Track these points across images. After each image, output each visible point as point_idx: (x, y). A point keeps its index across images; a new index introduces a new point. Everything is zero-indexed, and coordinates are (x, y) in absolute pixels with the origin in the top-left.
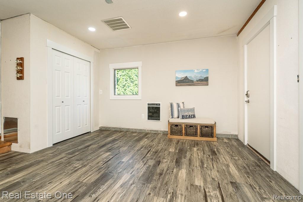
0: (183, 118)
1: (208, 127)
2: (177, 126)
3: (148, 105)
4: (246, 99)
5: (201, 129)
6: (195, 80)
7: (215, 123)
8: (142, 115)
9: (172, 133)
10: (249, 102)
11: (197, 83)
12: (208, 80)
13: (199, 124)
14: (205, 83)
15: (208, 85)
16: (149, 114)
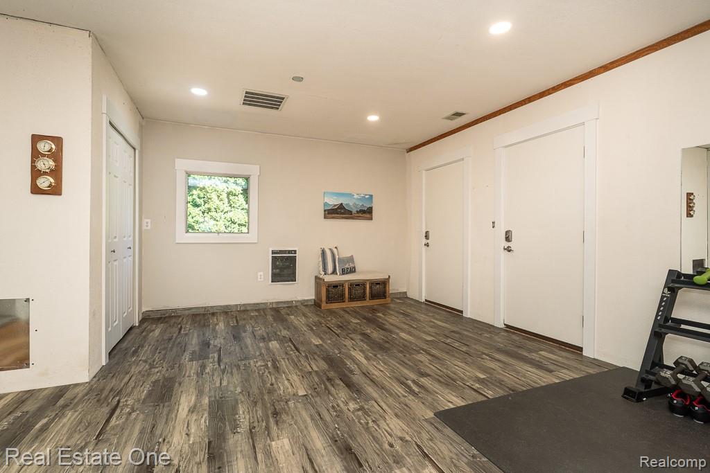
0: (343, 274)
1: (379, 284)
2: (336, 286)
3: (273, 252)
4: (425, 241)
5: (371, 288)
6: (354, 211)
7: (389, 277)
8: (259, 274)
9: (330, 299)
10: (428, 246)
11: (358, 215)
12: (372, 213)
13: (368, 280)
14: (368, 216)
15: (372, 219)
16: (274, 271)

==*==

(WORK ORDER): Return each line above word for word. Skip the pictures.

(PROBLEM SOLUTION):
Track these points across images. After each image, output each visible point as point_idx: (x, y). A point keeps its index across images; a new index introduces a new point. Everything is zero-indexed, and coordinates are (x, y) in absolute pixels with the origin in the top-left.
0: (183, 118)
1: (208, 127)
2: (177, 126)
3: (148, 105)
4: (246, 99)
5: (201, 129)
6: (195, 80)
7: (215, 123)
8: (142, 115)
9: (172, 133)
10: (249, 102)
11: (197, 83)
12: (208, 80)
13: (199, 124)
14: (205, 83)
15: (208, 85)
16: (149, 114)
0: (343, 274)
1: (379, 284)
2: (336, 286)
3: (273, 252)
4: (425, 241)
5: (371, 288)
6: (354, 211)
7: (389, 277)
8: (259, 274)
9: (330, 299)
10: (428, 246)
11: (358, 215)
12: (372, 213)
13: (368, 280)
14: (368, 216)
15: (372, 219)
16: (274, 271)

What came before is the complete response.